I see this breaking change as an improvement, since hiding the cache
topology to user space introduced lots of ugliness and complexity to
the CQM PMU without improving accuracy over user space adding the
events.
Implementation ideas:
First idea is to expose one monitoring file per resource in a CTRLGRP,
so the list of CTRLGRP's files would be: schemata, tasks, cpus,
monitor_l3_0, monitor_l3_1, ...
the monitor_<resource_id> file descriptor is passed to perf_event_open
in the way cgroup file descriptors are passed now. All events to the
same (CTRLGRP,resource_id) share RMID.
The RMID allocation part can either be handled by RDT Allocation or by
the RDT Monitoring PMU. Either ways, the existence of PMU's
perf_events allocates/releases the RMID.
Also, since this new design removes hierarchy and task events, it
allows for a simple solution of the RMID rotation problem. The removal
of task events eliminates the cgroup vs task event conflict existing
in the upstream version; it also removes the need to ensure that all
active packages have RMIDs at the same time that added complexity to
my version of CQM/CMT. Lastly, the removal of hierarchy removes the
reliance on cgroups, the complex tree based read, and all the hooks
and cgroup files that "raped" the cgroup subsystem.

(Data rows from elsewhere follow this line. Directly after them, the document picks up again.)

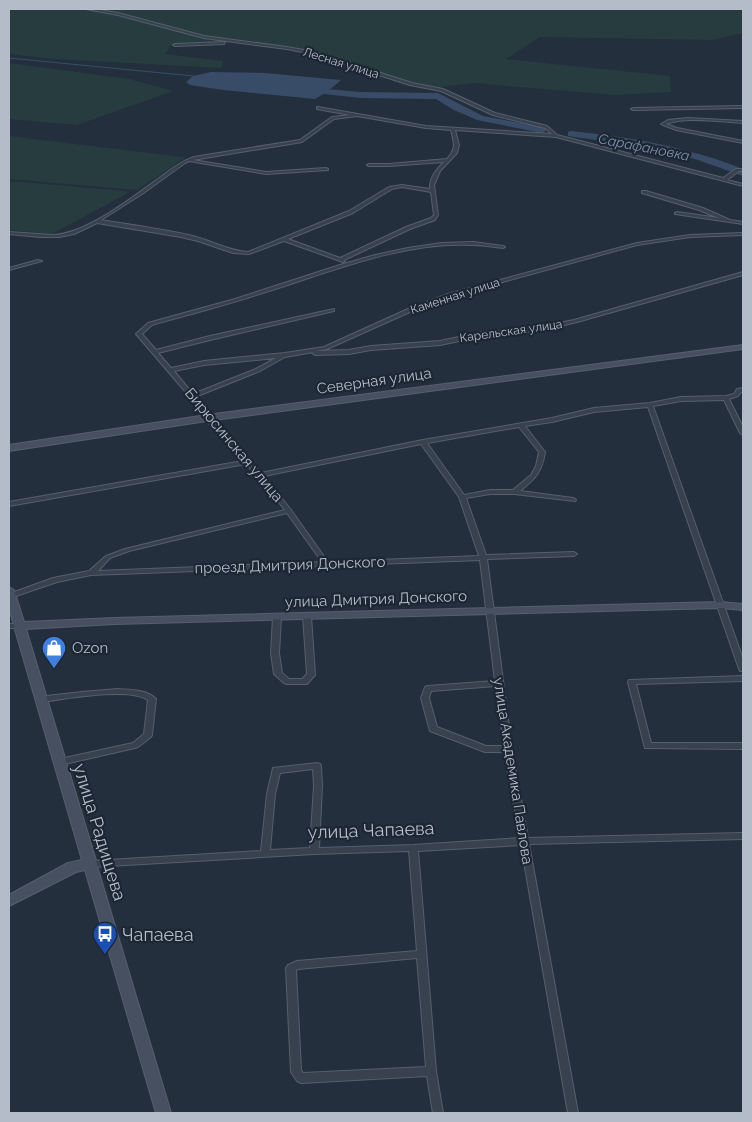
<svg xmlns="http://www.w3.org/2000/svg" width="752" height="1122" font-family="Raleway,sans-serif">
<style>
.green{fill:#263c3f}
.water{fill:#394c67}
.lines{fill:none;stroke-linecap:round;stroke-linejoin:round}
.stream{stroke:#394c67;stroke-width:1}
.river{fill:#394c67;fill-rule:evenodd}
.street-casing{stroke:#565f6c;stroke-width:2}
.secondary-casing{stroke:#565f6c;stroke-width:2}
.street{fill:#38414e;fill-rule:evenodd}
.secondary{fill:#465061;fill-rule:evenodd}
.labels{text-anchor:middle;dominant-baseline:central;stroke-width:4.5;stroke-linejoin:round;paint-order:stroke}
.far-street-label{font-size:12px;fill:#b4bcc9;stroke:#1d2633}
.far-water-label{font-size:14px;font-style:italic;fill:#7c92b1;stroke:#1d2633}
.street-label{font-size:15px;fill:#b4bcc9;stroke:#1d2633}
.poi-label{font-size:15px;fill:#b4bcc9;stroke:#1d2633;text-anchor:start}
.near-street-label{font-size:18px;fill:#b4bcc9;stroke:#1d2633}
.near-poi-label{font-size:18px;fill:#b4bcc9;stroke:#1d2633;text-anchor:start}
</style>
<rect width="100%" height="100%" fill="#242f3e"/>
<path class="green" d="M9,9H743V33L713,40L540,37L506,59L670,76L671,92L615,95L474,83L440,87L404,81L317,53L293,47L247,41L172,44L165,54L223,61L221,68L53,59L9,54Z
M9,63L129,79L173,91L77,125L9,119Z
M9,136L174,156L185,158L137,190L9,179Z
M9,181L126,191L128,193L52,234L9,230Z"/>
<path class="water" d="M211,72L265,73L341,80L327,92L315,99L223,90L190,85L186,82L193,76Z"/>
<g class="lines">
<path class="stream" d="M9,58L193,76"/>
<path class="river" d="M327,89L361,92L438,93L483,116L542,127L547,130L542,133L477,120L454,110L436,99L361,98L324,94V90Z
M571,131C630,137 688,147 743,169V176L698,160L659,149L568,136V132Z"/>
<defs>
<path id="street" d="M86,9H93L118,13L204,36L287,47L315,52L412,83L443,89L495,113L547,126L557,135L723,178L736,169H743V171H739L727,180L743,184V186L556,137L455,130L459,145L457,153L440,171L434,185L438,215L435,220L410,229L344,260L345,261L343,262L284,241L249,254L233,253L198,241L181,237L97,223L74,234L59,237H40L9,234V232L53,235C85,234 129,200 155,181C168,172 179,162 194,157L300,140L332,117L350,115L317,109V107H318L426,126L552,134L545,128L493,115L441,91L410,85L313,54L287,49L204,38L118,15ZM357,116L426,128L451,130C454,143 457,148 447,159L389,164H369L367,165L369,166H389L444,162C437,169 429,178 430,189L402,185L389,187L349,211L248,252C229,251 212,241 193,236C163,229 132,225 101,220L142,194L185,163L189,161L266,174L328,170V169L326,168L266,172L193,160L302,142L334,119ZM402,187L431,192L434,215L431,218L406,227L340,258L288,239L353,213L392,189Z
M225,42L224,44L175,46L173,45L175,44Z
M743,106V108L633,110L631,109L633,108Z
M688,118L743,121V123C723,122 685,116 666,124L677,128L743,141V143L676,130L661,124L668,120Z
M642,191H646L703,208L730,220L743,222V224L675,214V213L677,212L719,218L699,210L642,193Z
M743,233V235L690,237L637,245L452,296L412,311L327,349L315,351L349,350L371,346L440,341L483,332L535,328L574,320L743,272V275L577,322L535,332L483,336L440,345L371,350L349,354L315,355L312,353L314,352L285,357L260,371L195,397L209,417L261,473L423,440L552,418L594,408L650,403L681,397L726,396L734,394L737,389L743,388V392H741L738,396L729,399L743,427V435L740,433L724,400L681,401L653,406L743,659V671H740L739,669L648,407L594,412L552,422L525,426L545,452C542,472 535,479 520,491L573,498L575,499L576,500L575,501L514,494H490L466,498L486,555L574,552L577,554L574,556L487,559L512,749L528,838L743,833V839L529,844L578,1113H568L521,845L418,851L436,1071L443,1113H433L427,1076L301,1083L297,1081L291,1072L286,968L288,965L297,961L417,951L409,851L314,854L91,867L88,866L87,864L88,862L91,861L261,851L267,794L273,768L317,763L320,764L321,766L322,786L319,848L413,845L520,838L504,752H485L430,731L421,698L425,687L428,686L495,681L480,560L91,575L57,582L10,598H9V594L53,578L89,571L106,556L125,549L285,510L258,476L246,464L9,506V502L243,461L205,419L190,397L136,334L148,323L235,299L340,265L375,255L408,248L441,243L473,242L503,246L505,247L503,248C493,247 483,245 473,245C405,241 333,271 269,291C230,304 191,314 152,325L142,334L156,350L210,336L334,309V311L210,340L158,353L171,368L204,361L285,353L324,347L408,309L448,294L637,243L690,235ZM276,358L256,369L193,394L174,371L204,365ZM519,427L539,452L536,466L531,475L513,490H490L464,495L427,443ZM421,444L459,497L479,556L328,562L291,510L264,476ZM287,513L322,562L98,571L110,558L129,551ZM496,686L504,746H486L437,727L429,698L431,691ZM313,769L314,786L310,848L270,850L275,794L280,773ZM417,958L426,1067L303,1073L301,1070L296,970L298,969Z
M38,260L42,261L9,270V268Z
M304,614H307L311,616L315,675L307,684H287L284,683L274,674L271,653L273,617L277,615L281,617L279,653L282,673L289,679H302L307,674L303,616Z
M9,624H19L23,626L19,628H9Z
M743,676V681L636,684L651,743H743V749L645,748L628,682L629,680Z
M118,689C131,690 146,689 156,699L152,735L151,737L138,747L135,748L60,765L57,764L56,762L57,760L60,759L133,743L144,734L148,700C129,687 65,699 41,702L38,701L37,699L38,697L82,692Z"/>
<path id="secondary" d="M743,345V349L207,421L9,451V445L207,415Z
M9,587L14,590L24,622L114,618L720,602L743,604V610L720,608L114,624L26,629L97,864V866L171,1113H156L85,870L76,872L9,906V895L68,863L82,860L14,626L9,607Z"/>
</defs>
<use href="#street" class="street-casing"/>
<use href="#secondary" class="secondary-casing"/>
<use href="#street" class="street"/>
<use href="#secondary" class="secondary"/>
</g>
<defs>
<symbol id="shop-pin" viewBox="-11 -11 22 30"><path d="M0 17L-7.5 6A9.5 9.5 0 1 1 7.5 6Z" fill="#3f7fe0" stroke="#1d2633"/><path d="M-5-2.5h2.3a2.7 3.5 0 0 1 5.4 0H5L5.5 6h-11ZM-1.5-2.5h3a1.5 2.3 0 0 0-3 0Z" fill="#fff"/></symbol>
<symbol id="bus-pin" viewBox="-11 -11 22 30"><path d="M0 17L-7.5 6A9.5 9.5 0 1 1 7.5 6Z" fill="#1a4fb4" stroke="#1d2633"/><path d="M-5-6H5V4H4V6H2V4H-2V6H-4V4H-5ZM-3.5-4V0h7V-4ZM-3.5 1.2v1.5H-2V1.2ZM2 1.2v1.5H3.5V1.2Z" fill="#fff"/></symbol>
</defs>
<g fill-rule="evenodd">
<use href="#shop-pin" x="40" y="634" width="28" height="38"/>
<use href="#bus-pin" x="91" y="920" width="28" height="38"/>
</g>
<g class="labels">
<g class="far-street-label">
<text transform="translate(341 63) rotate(17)">Лесная улица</text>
<text transform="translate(455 296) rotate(-18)">Каменная улица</text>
<text transform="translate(511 331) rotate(-8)">Карельская улица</text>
</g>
<g class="far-water-label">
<text transform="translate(644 147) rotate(11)">Сарафановка</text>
</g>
<g class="street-label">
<text transform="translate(374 381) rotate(-8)">Северная улица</text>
<text transform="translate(234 445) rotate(50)">Бирюсинская улица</text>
<text transform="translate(290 565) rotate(-2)">проезд Дмитрия Донского</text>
<text transform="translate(376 599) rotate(-2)">улица Дмитрия Донского</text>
<text transform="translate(513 771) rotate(81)">улица Академика Павлова</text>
</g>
<g class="poi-label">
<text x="72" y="648">Ozon</text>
</g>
<g class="near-street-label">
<text transform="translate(371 830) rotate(-2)">улица Чапаева</text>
<text transform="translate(100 832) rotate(73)">улица Радищева</text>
</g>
<g class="near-poi-label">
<text x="122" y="934">Чапаева</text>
</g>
</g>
<rect width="752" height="1122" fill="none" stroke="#b4bcc9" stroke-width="20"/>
</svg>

Yes, not sure if the view is same after I sent the implementation details in
documentation :) (most likely it is).
But the option could be to not support perf_cgroup for cqm and support a new
option in perf to monitor resctrl groups and tasks (or some other options
like mongrp)
Agree with no supporting cgroups. This proposal is about supporting
neither cgroups nor tasks and do all monitoring through CTRLGRPs
through an expansion of an existing perf option.
I am so far inclined to creating a new monitoring interface that way we dont
try to "rape" the existing perf specifics for this RDT or later RDT
quirk/features.
On first inspection it seems to me like perf would be fine with this
approach. It requires no changes to the system call and just some
changes in the way the cgroup_fd is handled in perf_event_open
(besides making sure that a context-less PMU don't break things). Do
you foresee any conflict with future features?
Thanks,
David